В Мариинском театре завелась колоратурная блоха
В золотом фонде потенциальных оперных либретто стало одним текстом меньше: Родион Щедрин забрал себе «Левшу», продолжив освоение литературных сокровищ своего любимого русского автора.
Премьера завершила трехмесячную инаугурационную сессию Мариинки-2, к открытию которой и была заказана масштабная партитура. И Валерий Гергиев, и автор уже объявили оперу сочинением итоговым. На самом деле все наоборот: «Левша» не подводит черту, а поддерживает тусклый огонь в очаге оперной традиции — той самой, которая естественным путем привела от Монтеверди к Бергу, Прокофьеву и Шостаковичу. Щедрин сейчас единственный в России, кто не отключает эту старорежимную традицию от системы жизнеобеспечения.

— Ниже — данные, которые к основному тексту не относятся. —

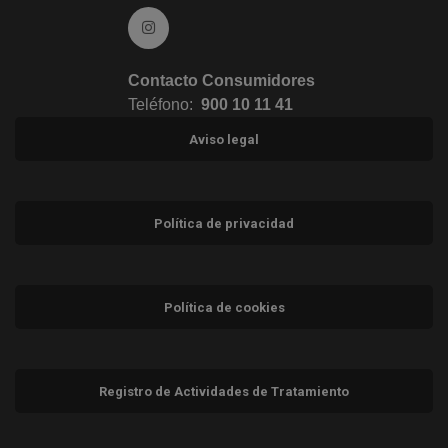
Ir a Instagram (abre en ventana nueva)
Contacto Consumidores
Teléfono:
900 10 11 41
Aviso legal
Política de privacidad
Política de cookies
Registro de Actividades de Tratamiento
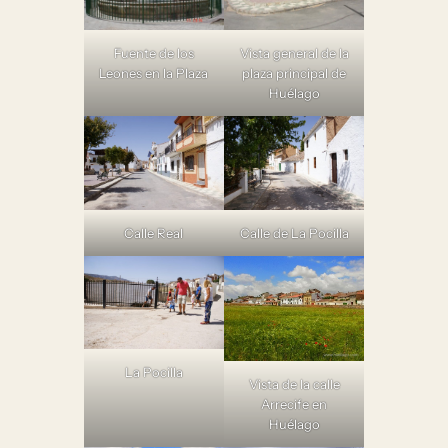
Fuente de los
Vista general de la
Leones en la Plaza
plaza principal de
Huélago
Calle Real
Calle de La Pocilla
La Pocilla
Vista de la calle
Arrecife en
Huélago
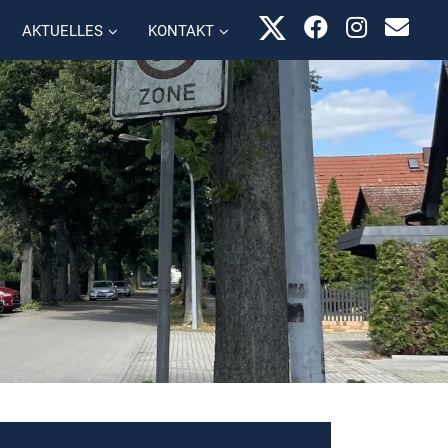
AKTUELLES
KONTAKT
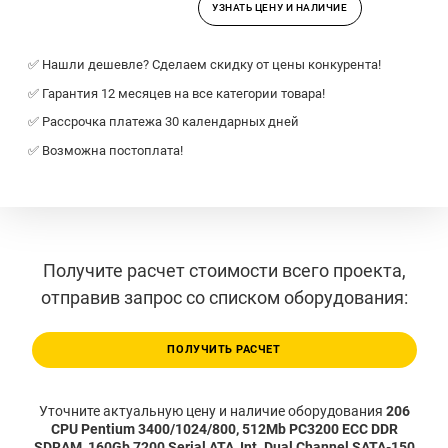
УЗНАТЬ ЦЕНУ И НАЛИЧИЕ
✅ Нашли дешевле? Сделаем скидку от цены конкурента!
✅ Гарантия 12 месяцев на все категории товара!
✅ Рассрочка платежа 30 календарных дней
✅ Возможна постоплата!
Получите расчет стоимости всего проекта,
отправив запрос со списком оборудования:
ПОЛУЧИТЬ РАСЧЕТ
Уточните актуальную цену и наличие оборудования
206
CPU Pentium 3400/1024/800, 512Mb PC3200 ECC DDR
SDRAM, 160Gb 7200 Serial ATA, Int. Dual Channel SATA-150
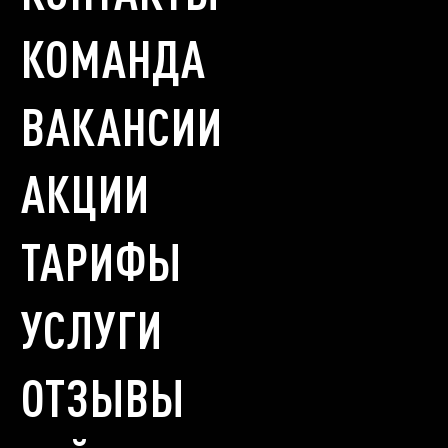
КОМАНДА
ВАКАНСИИ
АКЦИИ
ТАРИФЫ
УСЛУГИ
ОТЗЫВЫ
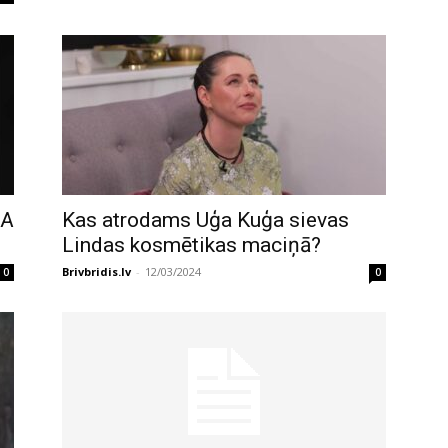
MA
Kas atrodams Uģa Kuģa sievas
Lindas kosmētikas maciņā?
Brivbridis.lv
-
12/03/2024
0
0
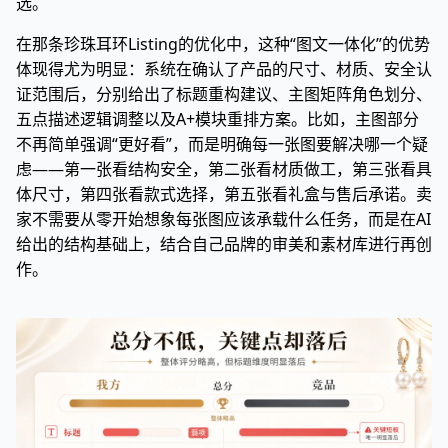
选。
在那条珍珠耳环Listing的优化中，这种“图文一体化”的优势
体现得尤为明显：系统在确认了产品的尺寸、材质、安全认
证范围后，分别给出了标题重构建议、主图矩阵角色划分、
五点描述逻辑调整以及A+模块重排方案。比如，主图部分
不再简单强调“更好看”，而是明确每一张图要解决哪一个疑
虑——第一张看结构安全，第二张看材质做工，第三张看具
体尺寸，第四张看款式选择，第五张看礼盒与售后承诺。卖
家不需要从零开始想象每张图应该承载什么任务，而是在AI
给出的结构基础上，结合自己品牌的审美和素材库进行再创
作。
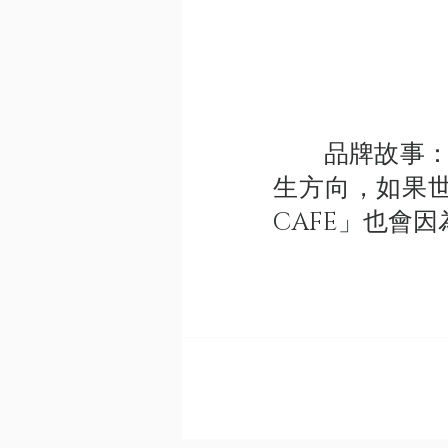
品牌故事：夢
生方向，如果
CAFE」也會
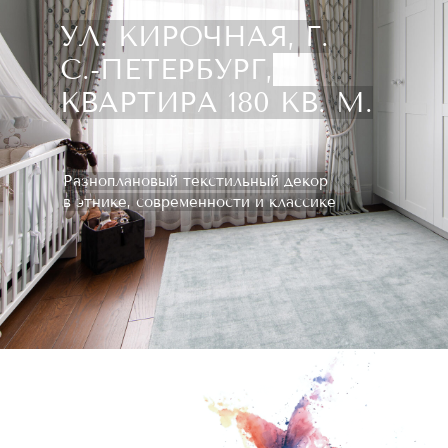
УЛ. КИРОЧНАЯ, Г.
С.-ПЕТЕРБУРГ,
КВАРТИРА 180 КВ. М.
Разноплановый текстильный декор
в этнике, современности и классике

В «Левше» явственно проступают оперные матрицы не только самого Родиона Константиновича (русский фольклор, по-гоголевски заостренные характеры) и его старших коллег по Союзу советских композиторов, но и отца-основателя русской музыки Михаила Ивановича Глинки. Основа драматургии «Левши» — противопоставление двух «лагерей», завещанное «Жизнью за царя»: там супротив русских были поляки, здесь англичане. Причем в полном соответствии с традицией русский народ поет, а английский танцует: наши действуют головой, басурмане — ногами.
В «Левше» вообще немало патриотизма, в том числе и злободневного. Два брата-государя — Александр и Николай Первые — живо напоминают двух последних российских президентов: один западник, другой славянофил, один увлечен аглицкими инновациями, другой доверяет своим тульским оружейникам. Прав, конечно, второй.
Достались Щедрину в наследство и свойственные русскому оперному эпосу проблемы с любовной линией. Композитор ввел в «Левшу» несколько женских персонажей и даже написал обольстительно-красивую амурную сцену, но все же love story осталась заплаткой на кафтане лесковской повести. Не Щедрин виноват — у тульского мастера с любовью не ладится; умирая на грязном больничном полу, он слышит ласковую колыбельную своей единственной «суженой» — той самой аглицкой блохи (колоратурное сопрано Кристина Алиева), которая есть его вдохновение и смысл жизни. Этот истинно оперный финал — пожалуй, лучшая находка Щедрина в «Левше».
Есть еще несколько эпизодов, которые нравятся сразу и всерьез: таковы скоростная ковка (по Щедрину — «куйка») блохи и кульминационная, помещенная в точку золотого сечения сцена бури, в которой Гергиев смог раздуть меха своего оркестра.
Лучшие моменты не случайно связаны именно с оркестром: насладиться вокальным письмом мешает одна, но существенная загвоздка — до бесконечности затянутые композитором распевы. Дослушивание до конца каждой фразы, текст которой вы уже давно прочитали на дисплее с титрами (со сцены слов все равно не разобрать), превращается в мучение. Легкость и лаконизм лесковского языка исчезают без следа.
Нечеткая артикуляция — почти единственный упрек, который можно предъявить мариинскому оперному касту. В целом же Щедрину, безусловно, повезло: нигде в мире виртуозную русскоязычную оперу не смогли бы поставить лучше, чем здесь. Левша (Андрей Попов) — тенор с трогательным, почти юродиво-искренним голосом — был награжден заслуженным ревом зала. Но еще больше удивляла общая высокая планка качественного пения, ниже которой не опускались даже третьестепенные персонажи.
Постановка Алексея Степанюка и Александра Орлова, разумеется, демонстрирует мускулы новой сцены, что в ближайшие годы обречен делать любой спектакль в Мариинке-2. Ценнее то, что при этом режиссер и художник умудряются быть экономными. Так, русские снега не просто уступают место лондонским телефонным будкам, а, поднимаются наверх и автоматически становятся лондонским же смогом.
Поддержанная с одной стороны хрестоматийным сюжетом, с другой — удачной сценографией, музыка Щедрина вполне может претендовать на приличную кассу и довольно долгую жизнь в Мариинке. Главное — не слишком тянуть ее в статус национальной оперной классики — а то окаменеет.